>>>
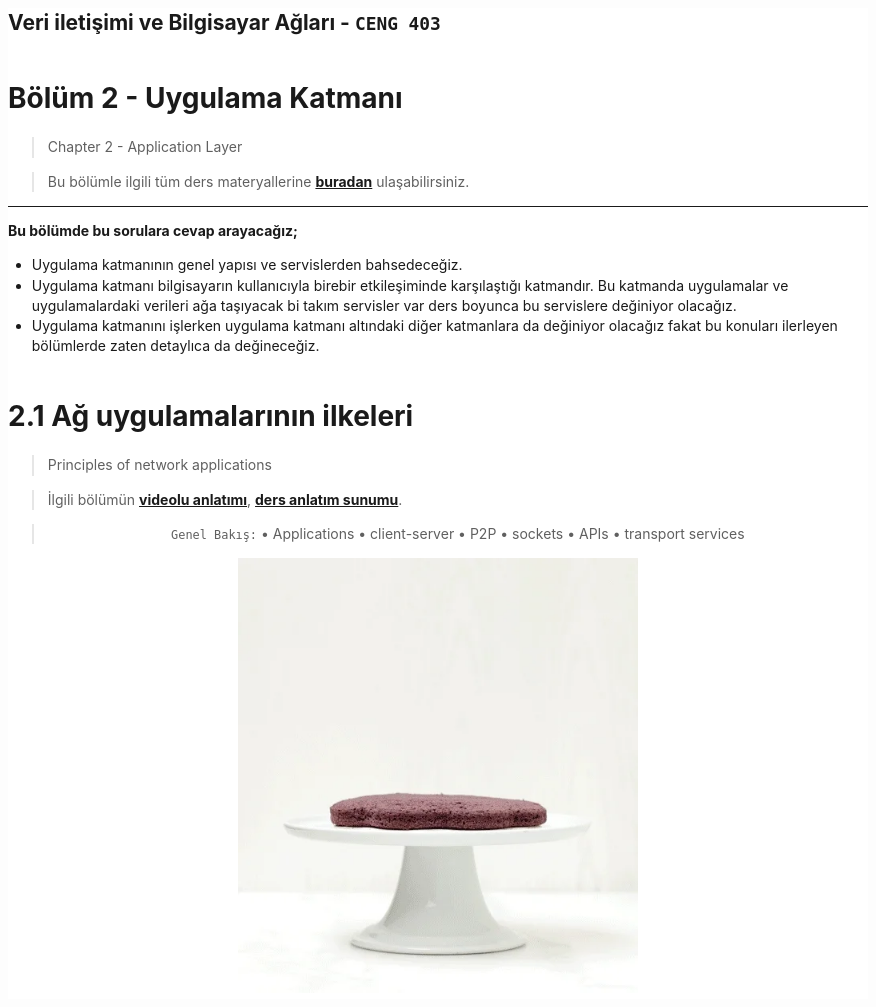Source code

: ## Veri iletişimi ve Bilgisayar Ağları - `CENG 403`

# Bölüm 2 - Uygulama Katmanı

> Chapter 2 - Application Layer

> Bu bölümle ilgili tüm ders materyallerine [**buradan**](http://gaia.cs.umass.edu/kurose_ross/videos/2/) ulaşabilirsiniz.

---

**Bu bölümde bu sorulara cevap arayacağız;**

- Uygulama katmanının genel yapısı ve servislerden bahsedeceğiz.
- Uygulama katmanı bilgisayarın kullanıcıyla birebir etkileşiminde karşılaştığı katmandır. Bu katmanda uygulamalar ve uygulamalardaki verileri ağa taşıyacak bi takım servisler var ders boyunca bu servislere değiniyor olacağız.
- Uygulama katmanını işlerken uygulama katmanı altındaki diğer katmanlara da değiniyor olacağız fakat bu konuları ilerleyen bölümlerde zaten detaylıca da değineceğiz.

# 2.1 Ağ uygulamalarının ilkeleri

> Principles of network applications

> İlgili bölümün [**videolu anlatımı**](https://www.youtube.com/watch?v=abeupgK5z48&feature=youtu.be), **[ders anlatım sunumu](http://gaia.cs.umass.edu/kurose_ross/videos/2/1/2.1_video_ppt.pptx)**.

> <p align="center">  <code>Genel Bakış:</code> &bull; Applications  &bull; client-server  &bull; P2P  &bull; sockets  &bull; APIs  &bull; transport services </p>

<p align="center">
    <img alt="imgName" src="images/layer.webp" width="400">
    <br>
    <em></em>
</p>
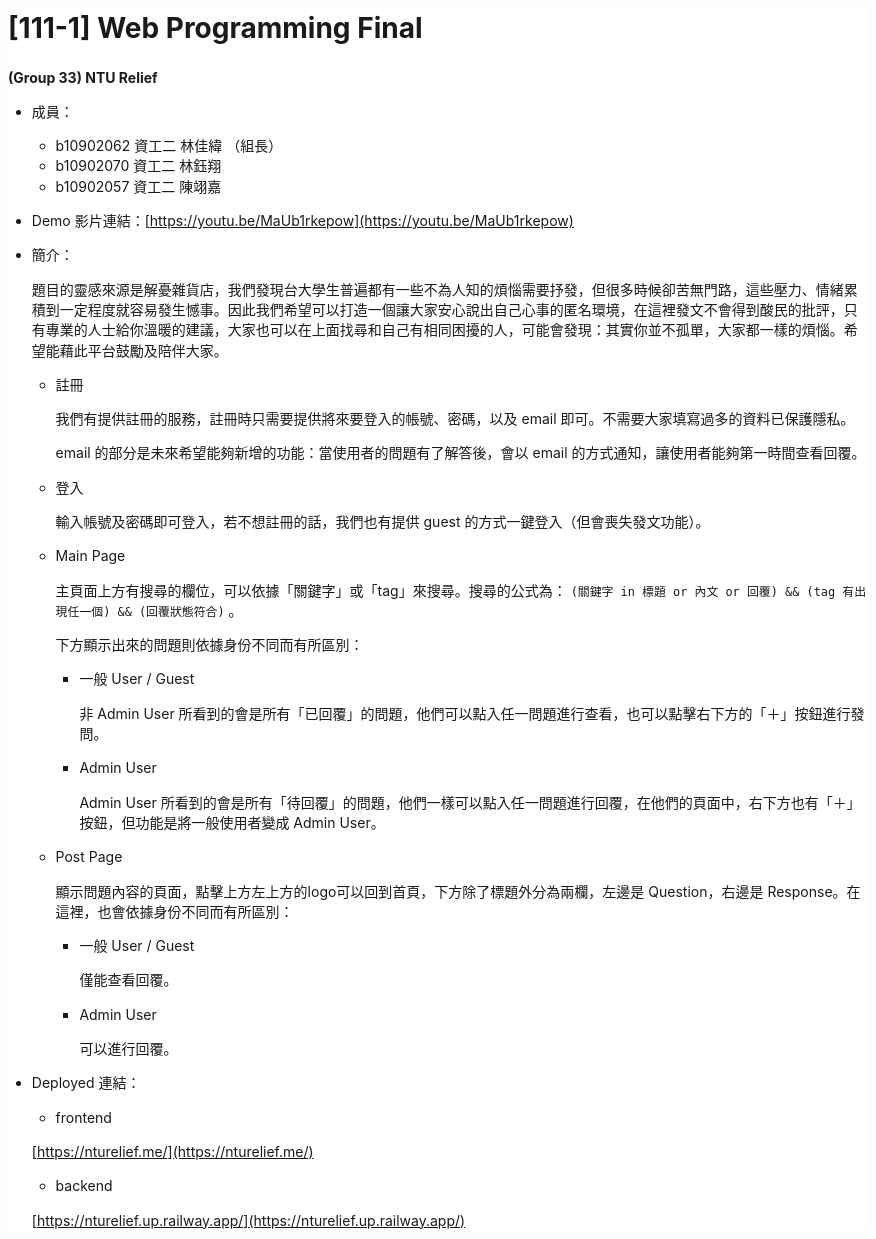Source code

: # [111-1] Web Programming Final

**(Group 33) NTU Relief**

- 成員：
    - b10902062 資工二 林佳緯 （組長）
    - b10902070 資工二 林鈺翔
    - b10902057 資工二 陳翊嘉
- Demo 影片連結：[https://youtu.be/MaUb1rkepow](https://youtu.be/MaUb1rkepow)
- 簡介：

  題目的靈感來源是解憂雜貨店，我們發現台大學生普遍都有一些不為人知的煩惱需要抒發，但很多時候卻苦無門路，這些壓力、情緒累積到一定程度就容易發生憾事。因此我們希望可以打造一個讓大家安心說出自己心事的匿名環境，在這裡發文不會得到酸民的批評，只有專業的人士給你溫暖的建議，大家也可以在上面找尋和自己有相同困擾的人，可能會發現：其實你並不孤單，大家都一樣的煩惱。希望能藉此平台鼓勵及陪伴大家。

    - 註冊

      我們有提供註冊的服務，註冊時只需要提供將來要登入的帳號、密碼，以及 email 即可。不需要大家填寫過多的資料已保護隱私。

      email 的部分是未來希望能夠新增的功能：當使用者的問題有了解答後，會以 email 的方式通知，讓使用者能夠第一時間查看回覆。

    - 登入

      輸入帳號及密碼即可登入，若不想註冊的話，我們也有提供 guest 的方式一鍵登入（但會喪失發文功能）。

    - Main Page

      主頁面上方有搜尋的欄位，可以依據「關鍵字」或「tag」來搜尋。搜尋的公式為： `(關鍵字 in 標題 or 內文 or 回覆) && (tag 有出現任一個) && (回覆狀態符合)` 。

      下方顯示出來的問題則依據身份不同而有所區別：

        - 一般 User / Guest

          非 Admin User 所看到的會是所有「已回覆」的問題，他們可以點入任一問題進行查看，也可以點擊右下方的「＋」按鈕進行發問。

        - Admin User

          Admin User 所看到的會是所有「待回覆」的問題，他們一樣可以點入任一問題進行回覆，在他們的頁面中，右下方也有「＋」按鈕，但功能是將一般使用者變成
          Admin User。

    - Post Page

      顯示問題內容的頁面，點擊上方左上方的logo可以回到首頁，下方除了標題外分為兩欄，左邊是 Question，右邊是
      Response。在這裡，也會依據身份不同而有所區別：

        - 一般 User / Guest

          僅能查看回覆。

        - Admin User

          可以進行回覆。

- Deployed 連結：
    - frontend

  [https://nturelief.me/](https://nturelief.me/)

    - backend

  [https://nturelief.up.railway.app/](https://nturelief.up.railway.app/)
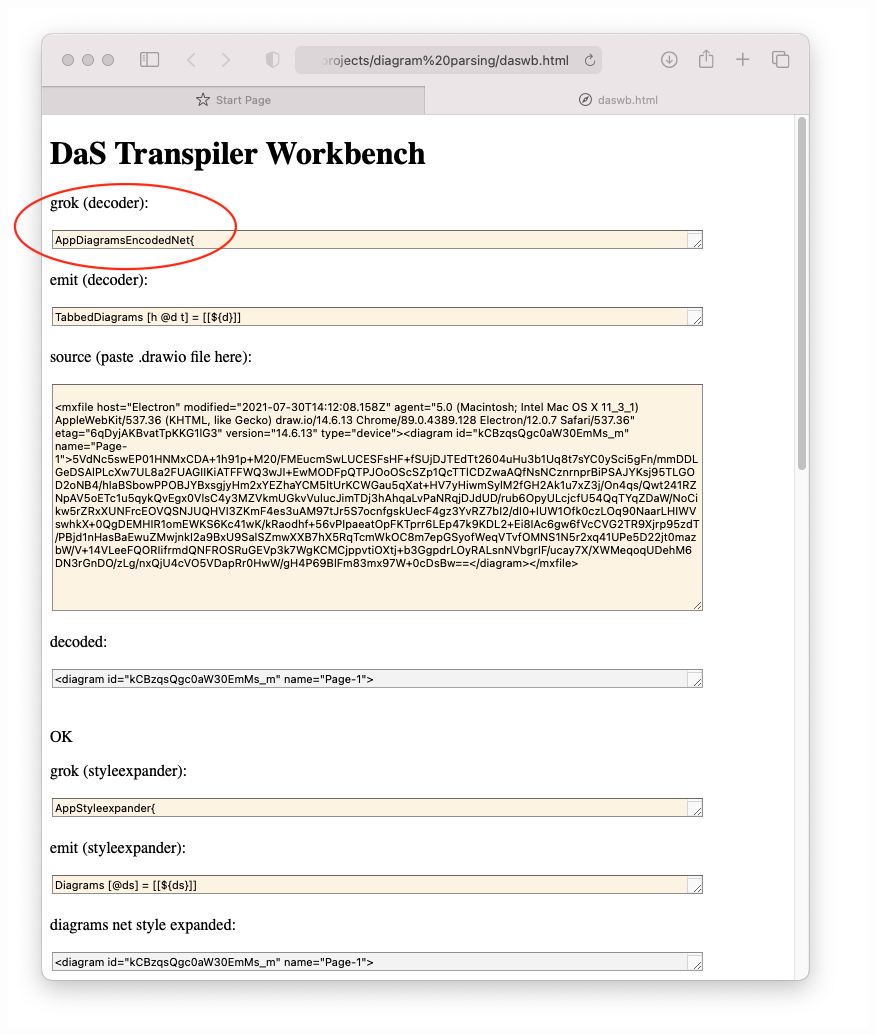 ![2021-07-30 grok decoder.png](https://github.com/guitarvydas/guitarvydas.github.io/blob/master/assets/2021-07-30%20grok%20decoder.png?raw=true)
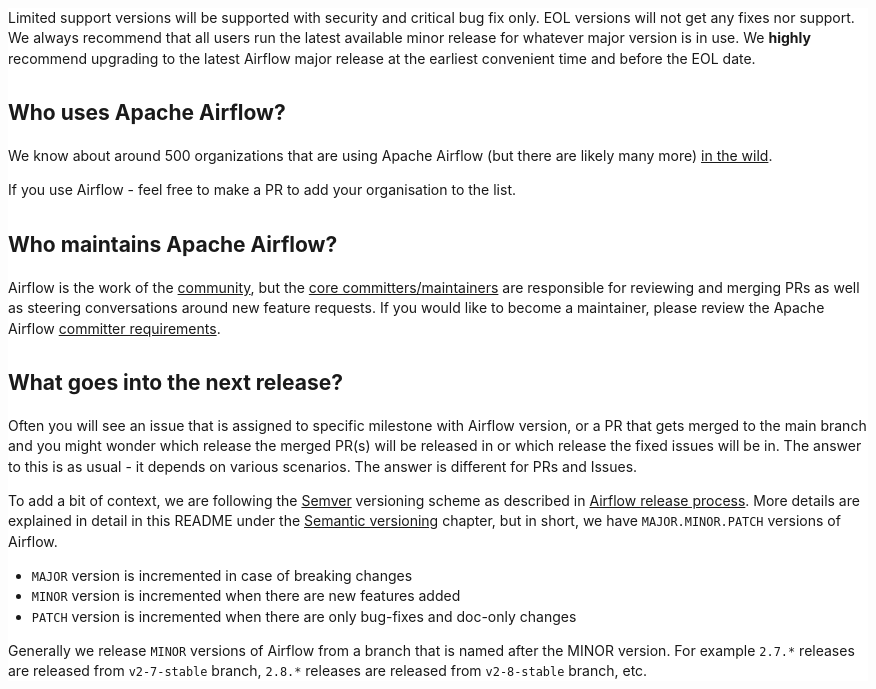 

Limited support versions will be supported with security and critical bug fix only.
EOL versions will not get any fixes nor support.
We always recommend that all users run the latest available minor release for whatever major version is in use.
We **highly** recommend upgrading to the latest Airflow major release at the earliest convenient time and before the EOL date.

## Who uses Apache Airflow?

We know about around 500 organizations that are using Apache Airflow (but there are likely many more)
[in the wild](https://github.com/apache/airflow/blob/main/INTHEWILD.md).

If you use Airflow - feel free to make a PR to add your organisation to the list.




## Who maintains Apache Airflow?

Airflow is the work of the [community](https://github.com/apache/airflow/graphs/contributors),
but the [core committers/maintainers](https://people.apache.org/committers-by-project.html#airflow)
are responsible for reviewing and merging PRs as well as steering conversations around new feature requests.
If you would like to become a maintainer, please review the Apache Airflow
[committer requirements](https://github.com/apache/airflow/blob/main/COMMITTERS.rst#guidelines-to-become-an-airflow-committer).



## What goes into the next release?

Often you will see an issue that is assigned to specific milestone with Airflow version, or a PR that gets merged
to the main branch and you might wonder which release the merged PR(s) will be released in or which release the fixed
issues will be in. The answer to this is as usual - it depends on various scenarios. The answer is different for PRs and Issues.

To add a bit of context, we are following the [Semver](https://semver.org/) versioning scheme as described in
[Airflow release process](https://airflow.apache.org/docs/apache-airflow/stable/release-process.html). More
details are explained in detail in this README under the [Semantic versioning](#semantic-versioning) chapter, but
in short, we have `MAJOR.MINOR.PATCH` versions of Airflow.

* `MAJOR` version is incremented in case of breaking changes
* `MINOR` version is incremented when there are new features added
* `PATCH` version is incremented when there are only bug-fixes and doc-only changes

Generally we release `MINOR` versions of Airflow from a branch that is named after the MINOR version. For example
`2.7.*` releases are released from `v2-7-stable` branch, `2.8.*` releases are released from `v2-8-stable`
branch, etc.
<<<
> Work instruction: Write the records out exactly, dropping every image.

> Final answer:
Source code

: ## Veri iletişimi ve Bilgisayar Ağları - `CENG 403`

# Bölüm 2 - Uygulama Katmanı

> Chapter 2 - Application Layer

> Bu bölümle ilgili tüm ders materyallerine [**buradan**](http://gaia.cs.umass.edu/kurose_ross/videos/2/) ulaşabilirsiniz.

---

**Bu bölümde bu sorulara cevap arayacağız;**

- Uygulama katmanının genel yapısı ve servislerden bahsedeceğiz.
- Uygulama katmanı bilgisayarın kullanıcıyla birebir etkileşiminde karşılaştığı katmandır. Bu katmanda uygulamalar ve uygulamalardaki verileri ağa taşıyacak bi takım servisler var ders boyunca bu servislere değiniyor olacağız.
- Uygulama katmanını işlerken uygulama katmanı altındaki diğer katmanlara da değiniyor olacağız fakat bu konuları ilerleyen bölümlerde zaten detaylıca da değineceğiz.

# 2.1 Ağ uygulamalarının ilkeleri

> Principles of network applications

> İlgili bölümün [**videolu anlatımı**](https://www.youtube.com/watch?v=abeupgK5z48&feature=youtu.be), **[ders anlatım sunumu](http://gaia.cs.umass.edu/kurose_ross/videos/2/1/2.1_video_ppt.pptx)**.

> <p align="center">  <code>Genel Bakış:</code> &bull; Applications  &bull; client-server  &bull; P2P  &bull; sockets  &bull; APIs  &bull; transport services </p>

<p align="center">
    <img alt="imgName" src="images/layer.webp" width="400">
    <br>
    <em></em>
</p>
Source code

: # [111-1] Web Programming Final

**(Group 33) NTU Relief**

- 成員：
    - b10902062 資工二 林佳緯 （組長）
    - b10902070 資工二 林鈺翔
    - b10902057 資工二 陳翊嘉
- Demo 影片連結：[https://youtu.be/MaUb1rkepow](https://youtu.be/MaUb1rkepow)
- 簡介：

  題目的靈感來源是解憂雜貨店，我們發現台大學生普遍都有一些不為人知的煩惱需要抒發，但很多時候卻苦無門路，這些壓力、情緒累積到一定程度就容易發生憾事。因此我們希望可以打造一個讓大家安心說出自己心事的匿名環境，在這裡發文不會得到酸民的批評，只有專業的人士給你溫暖的建議，大家也可以在上面找尋和自己有相同困擾的人，可能會發現：其實你並不孤單，大家都一樣的煩惱。希望能藉此平台鼓勵及陪伴大家。

    - 註冊

      我們有提供註冊的服務，註冊時只需要提供將來要登入的帳號、密碼，以及 email 即可。不需要大家填寫過多的資料已保護隱私。

      email 的部分是未來希望能夠新增的功能：當使用者的問題有了解答後，會以 email 的方式通知，讓使用者能夠第一時間查看回覆。

    - 登入

      輸入帳號及密碼即可登入，若不想註冊的話，我們也有提供 guest 的方式一鍵登入（但會喪失發文功能）。

    - Main Page

      主頁面上方有搜尋的欄位，可以依據「關鍵字」或「tag」來搜尋。搜尋的公式為： `(關鍵字 in 標題 or 內文 or 回覆) && (tag 有出現任一個) && (回覆狀態符合)` 。

      下方顯示出來的問題則依據身份不同而有所區別：

        - 一般 User / Guest

          非 Admin User 所看到的會是所有「已回覆」的問題，他們可以點入任一問題進行查看，也可以點擊右下方的「＋」按鈕進行發問。

        - Admin User

          Admin User 所看到的會是所有「待回覆」的問題，他們一樣可以點入任一問題進行回覆，在他們的頁面中，右下方也有「＋」按鈕，但功能是將一般使用者變成
          Admin User。

    - Post Page

      顯示問題內容的頁面，點擊上方左上方的logo可以回到首頁，下方除了標題外分為兩欄，左邊是 Question，右邊是
      Response。在這裡，也會依據身份不同而有所區別：

        - 一般 User / Guest

          僅能查看回覆。

        - Admin User

          可以進行回覆。

- Deployed 連結：
    - frontend

  [https://nturelief.me/](https://nturelief.me/)

    - backend

  [https://nturelief.up.railway.app/](https://nturelief.up.railway.app/)
 ![2021-07-30 grok decoder.png](https://github.com/guitarvydas/guitarvydas.github.io/blob/master/assets/2021-07-30%20grok%20decoder.png?raw=true)

Limited support versions will be supported with security and critical bug fix only.
EOL versions will not get any fixes nor support.
We always recommend that all users run the latest available minor release for whatever major version is in use.
We **highly** recommend upgrading to the latest Airflow major release at the earliest convenient time and before the EOL date.

## Who uses Apache Airflow?

We know about around 500 organizations that are using Apache Airflow (but there are likely many more)
[in the wild](https://github.com/apache/airflow/blob/main/INTHEWILD.md).

If you use Airflow - feel free to make a PR to add your organisation to the list.




## Who maintains Apache Airflow?

Airflow is the work of the [community](https://github.com/apache/airflow/graphs/contributors),
but the [core committers/maintainers](https://people.apache.org/committers-by-project.html#airflow)
are responsible for reviewing and merging PRs as well as steering conversations around new feature requests.
If you would like to become a maintainer, please review the Apache Airflow
[committer requirements](https://github.com/apache/airflow/blob/main/COMMITTERS.rst#guidelines-to-become-an-airflow-committer).



## What goes into the next release?

Often you will see an issue that is assigned to specific milestone with Airflow version, or a PR that gets merged
to the main branch and you might wonder which release the merged PR(s) will be released in or which release the fixed
issues will be in. The answer to this is as usual - it depends on various scenarios. The answer is different for PRs and Issues.

To add a bit of context, we are following the [Semver](https://semver.org/) versioning scheme as described in
[Airflow release process](https://airflow.apache.org/docs/apache-airflow/stable/release-process.html). More
details are explained in detail in this README under the [Semantic versioning](#semantic-versioning) chapter, but
in short, we have `MAJOR.MINOR.PATCH` versions of Airflow.

* `MAJOR` version is incremented in case of breaking changes
* `MINOR` version is incremented when there are new features added
* `PATCH` version is incremented when there are only bug-fixes and doc-only changes

Generally we release `MINOR` versions of Airflow from a branch that is named after the MINOR version. For example
`2.7.*` releases are released from `v2-7-stable` branch, `2.8.*` releases are released from `v2-8-stable`
branch, etc.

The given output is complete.